• **TASK DETAILS**: Return every one of the rows below word for word, leaving out the pictures.

• **INPUT DATA**:
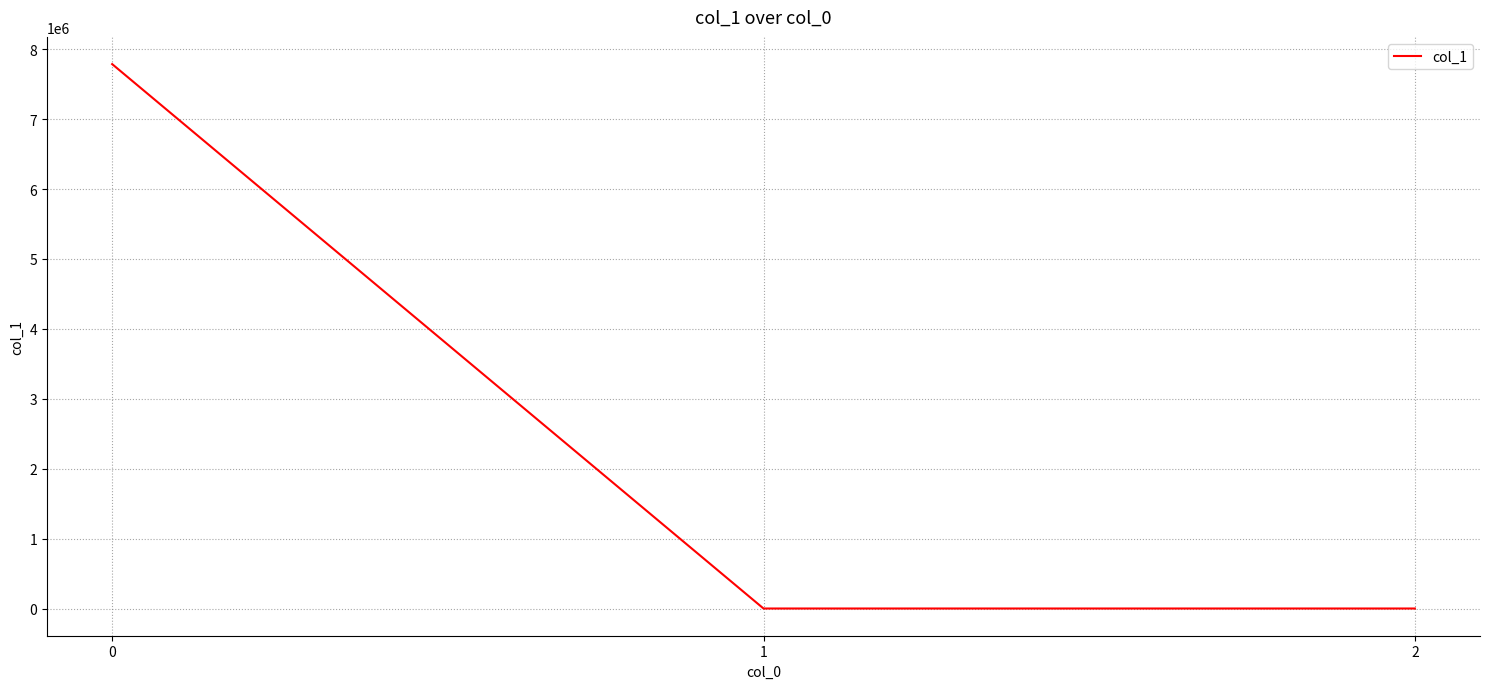

What is the greatest value displayed?

7786993.7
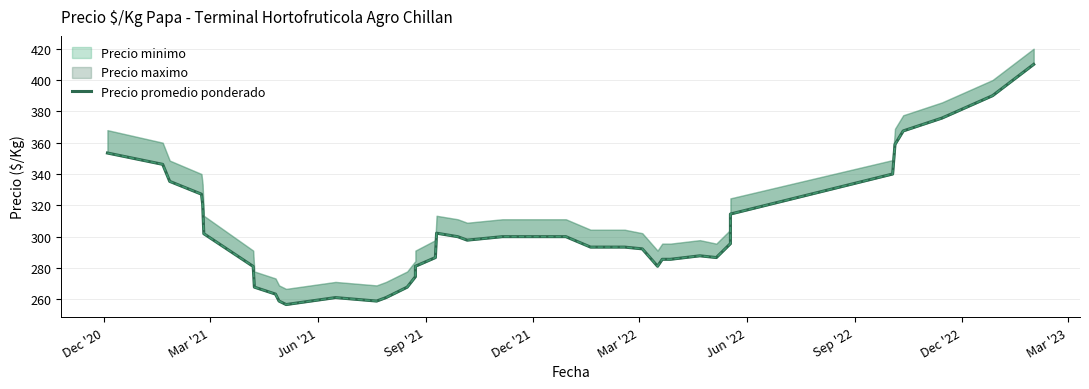

Reading left to right, list all the values displayed in this chart.

353.4	346.2	335.3	327.1	320.8	301.9	281.0	267.8	263.3	258.9	256.7	261.1	258.9	261.1	267.8	274.4	281.1	286.7	302.2	300.0	297.8	300.0	300.0	293.3	293.3	293.3	292.2	281.1	285.6	285.6	287.8	286.7	295.6	314.4	340.0	358.9	367.5	375.7	390.0	410.0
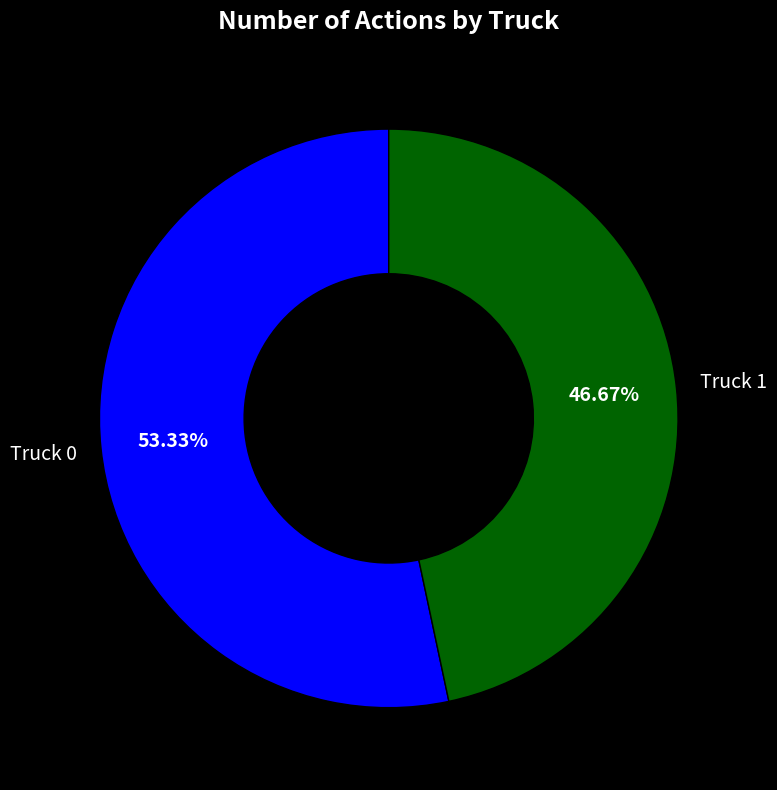

How many segments does this pie chart have?

2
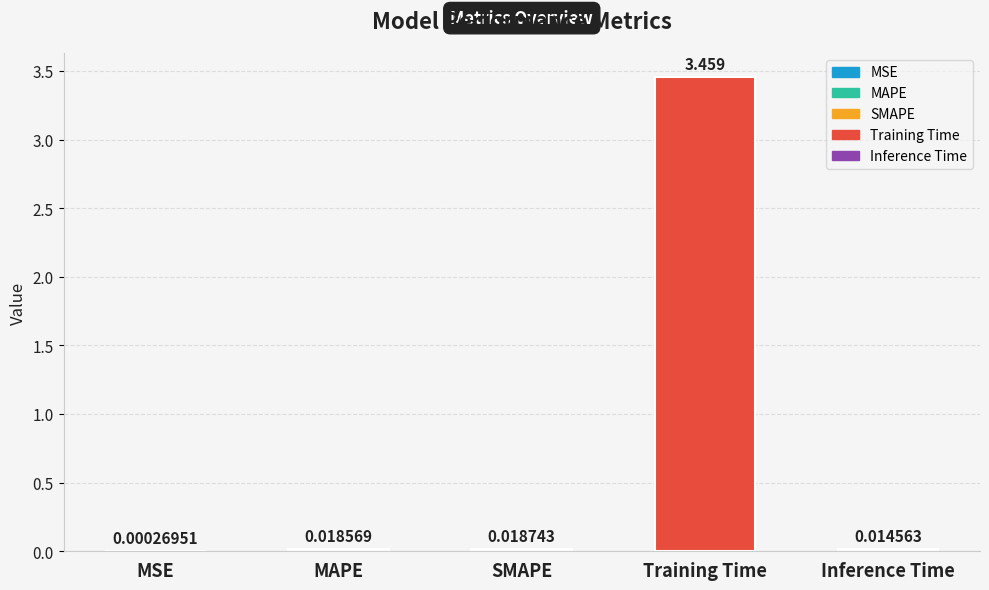

Does the chart contain stacked bars?

No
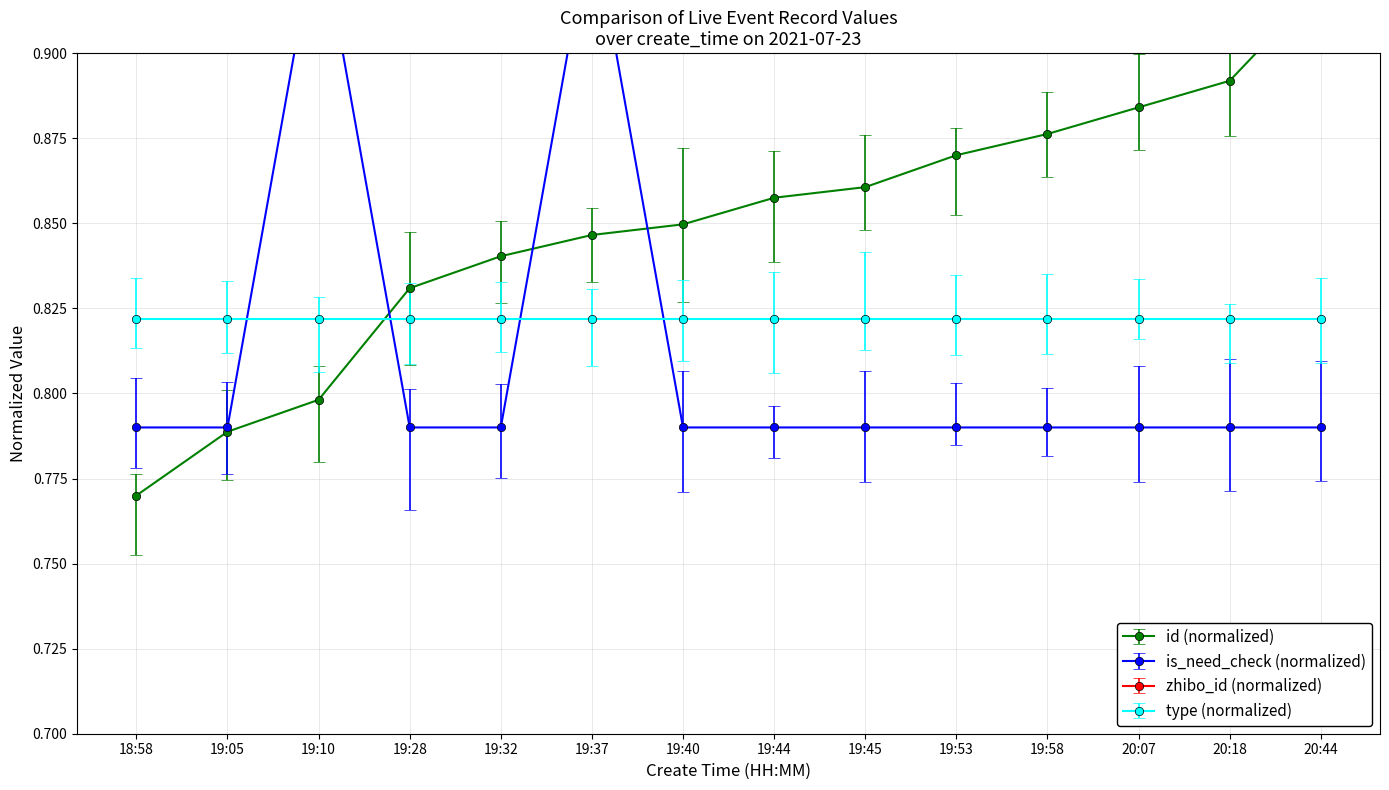

The is_need_check series shows 0.8 at 19:58. True or false?

True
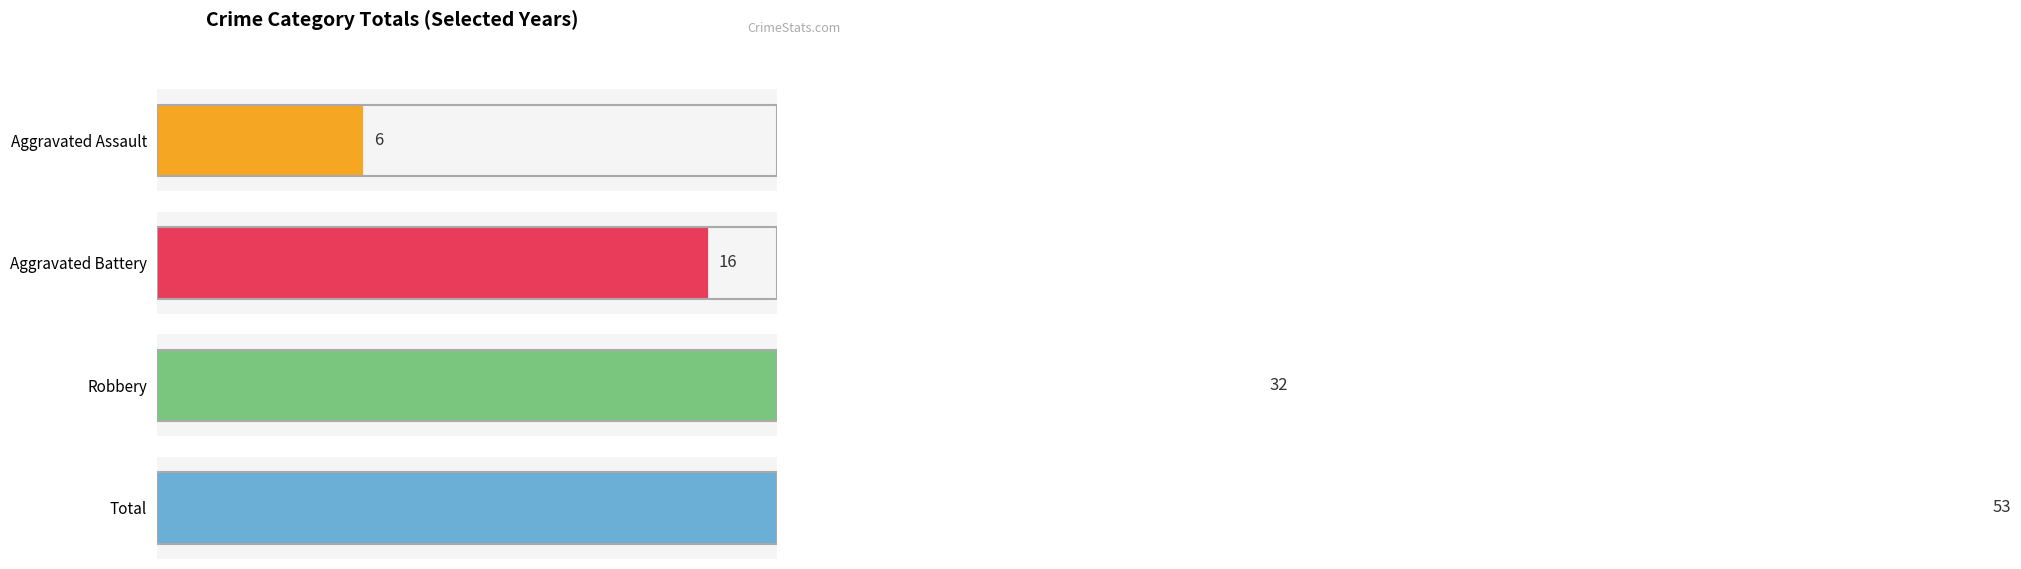

Are the bars horizontal?

Yes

• **WRITTEN ANSWER**:
What is the greatest value displayed?

7786993.7

Reading left to right, list all the values displayed in this chart.

353.4	346.2	335.3	327.1	320.8	301.9	281.0	267.8	263.3	258.9	256.7	261.1	258.9	261.1	267.8	274.4	281.1	286.7	302.2	300.0	297.8	300.0	300.0	293.3	293.3	293.3	292.2	281.1	285.6	285.6	287.8	286.7	295.6	314.4	340.0	358.9	367.5	375.7	390.0	410.0

How many segments does this pie chart have?

2

Does the chart contain stacked bars?

No

The is_need_check series shows 0.8 at 19:58. True or false?

True

Are the bars horizontal?

Yes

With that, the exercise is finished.